戦場で果敢に戦って仲間を守り、船の中では孤立して仲間を案じている。

その境遇にもしかすると……この娘は一番腹を立てていたのかもしれないわね……

ジュラはディータに密接な親近感を抱いた。

そんなジュラの思いを汲み取ったように、ディータはしっかりと手を握る。



「きっとね・・・・・・一人より二人のほうがもっと大きな力になれるよ!」



そのままブンブンと勢い良く振るディータ。

……どうでも良くなった。

危険だと何度言っても無駄だろう。

そんな事は分かっているのだ。

分かっているから――二人で頑張ろうと言っている。

一人では無理でも、二人なら出来る事だってある。

ヴァンドレッドがそれを教えてくれた。

今日は負けが続く日だ。

ジュラは清々しさすらこめて、ディータの手を優しく握り締めた。


「足、引っ張ったら承知しないからね!」

「えへへ、がんばろーね!」


 二人は戦場へと駆け上がった。















『…そろそろやばいんじゃない、ソラ』

「…貴方こそ声に余裕が無いですよ、ユメ」


 二つの意思に亀裂が走る。

噛み合わない互いの心を象徴するように、戦いは苛烈さを増していく。

ニル・ヴァーナのシールドは残り一枚。

ユリ型は表層面が完全に剥がれ落ち、牽引ビームに勢いがない。

身体無き魂は磨耗せずとも、代理品は消耗する。

どちらかが崩壊した時点で敗北者は決まる。


『ばーか、ばーか。

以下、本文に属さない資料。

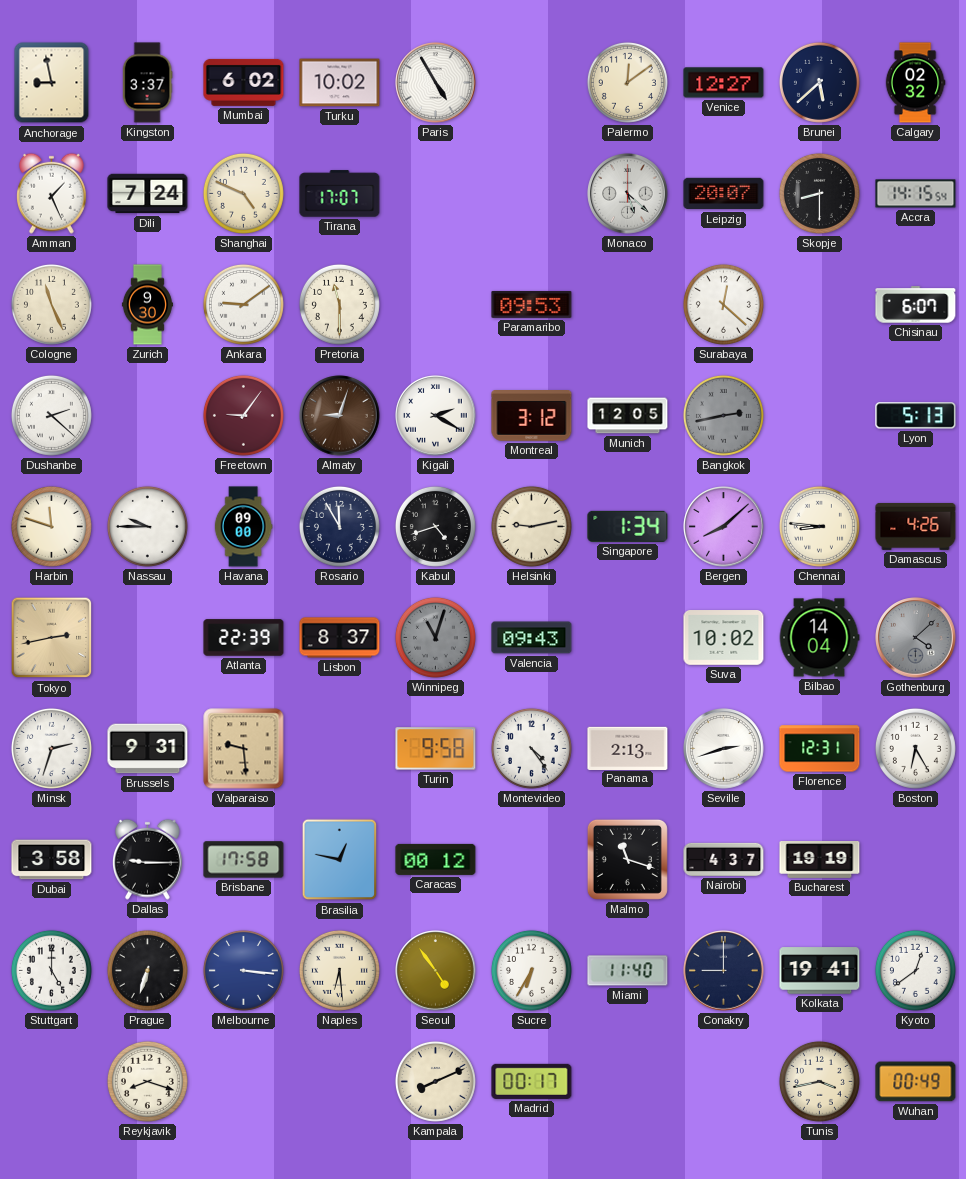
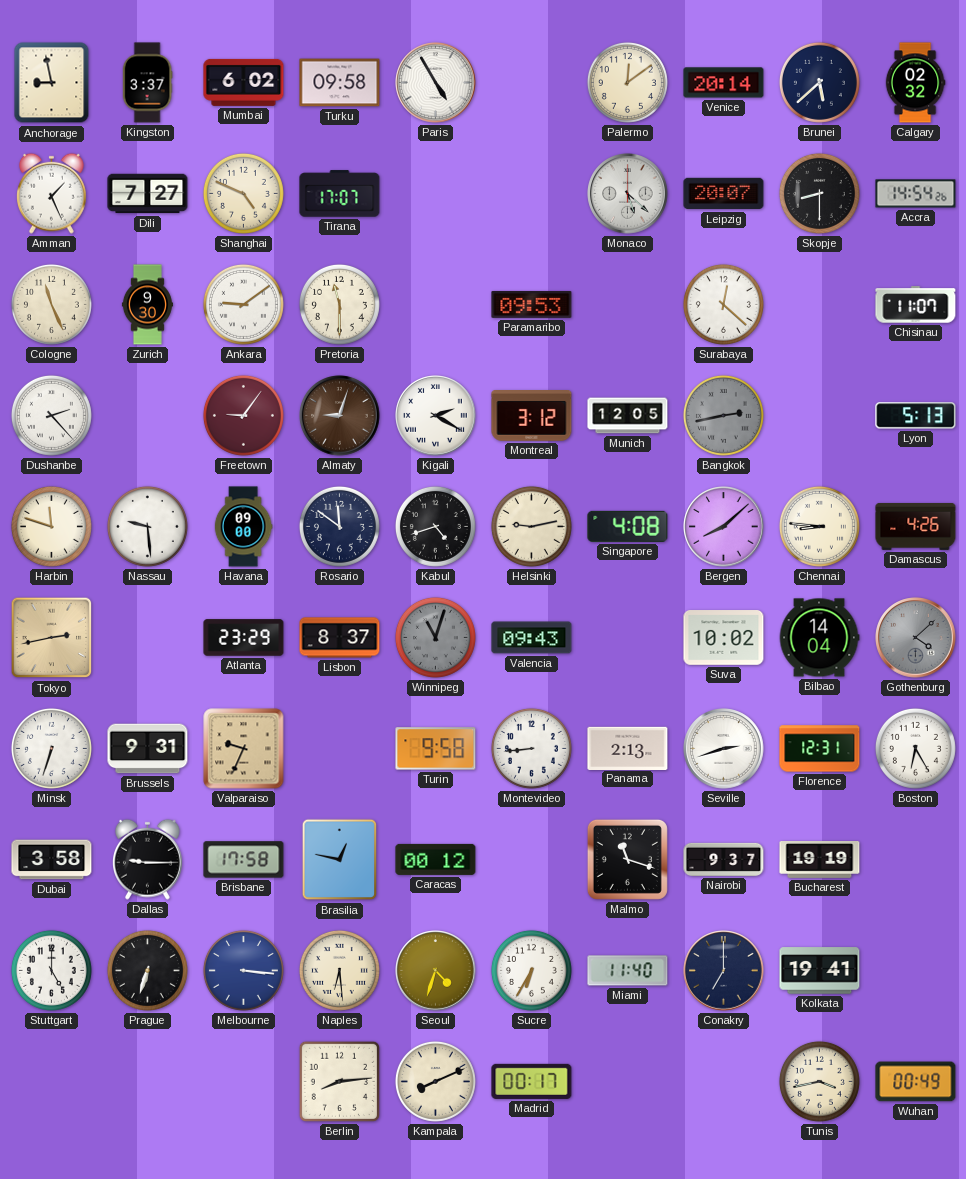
Turku: 10:02 -> 09:58
Venice: 12:27 -> 20:14
Dili: 7:24 -> 7:27
Accra: 14:15 -> 14:54
Chisinau: 6:07 -> 11:07
Dushanbe: 2:22 -> 2:23
Nassau: 9:45 -> 9:29
Rosario: 11:55 -> 11:51
Singapore: 1:34 -> 4:08
Atlanta: 22:39 -> 23:29
Minsk: 2:33 -> 6:33
Valparaiso: 9:29 -> 9:34
Montevideo: 4:24 -> 8:44
Nairobi: 4:37 -> 9:37
Seoul: 4:54 -> 4:33
Conakry: 9:00 -> 7:00
Kyoto: 12:39 -> none
Reykjavik: 8:18 -> none
Berlin: none -> 8:14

ごめんなさいって言えば許してあげるのに』

「マスターに謝罪するなら、今の内ですよ」


 妥協なんてしない。

守るモノと捨てるモノ。

守りたいモノがあるゆえに、守る者は頑なに力を振るえる。

固執しないがゆえに、捨てる者はかなぐり捨てて力を振るえる。

何が正しくて、間違えているか。

二人はその答えを持ち合わせていない。

ゆえに力を振るう。

限界を超えて、エネルギーを高められる。

密接する力と力。

均衡状態はただ続いていき――


『――え』


 展開されるリンクの一つに反応が走る。

シールドを維持したまま中空の画面をアップすると――


『ディータ=リーベライ…ジュラ=ベーシル=エルデン』


 膨大なエネルギーの渦に飛び込む二つの機体。

拮抗する戦況に耐えられなくなったのだろう。

敵を倒そうとする覚悟は理解できるが――


「いけない!」


 力のベクトルが急激に変化する。

ニル・ヴァーナから飛び出した赤と青のドレッドは、攻撃も防御も出来ない。

牽引ビームの濃密な引力に巻き込まれ――



――広大な闇の中へ取り込まれる。



『あははは、じゃーねー』


 禍々しき花弁は――ゆっくりと閉じていく。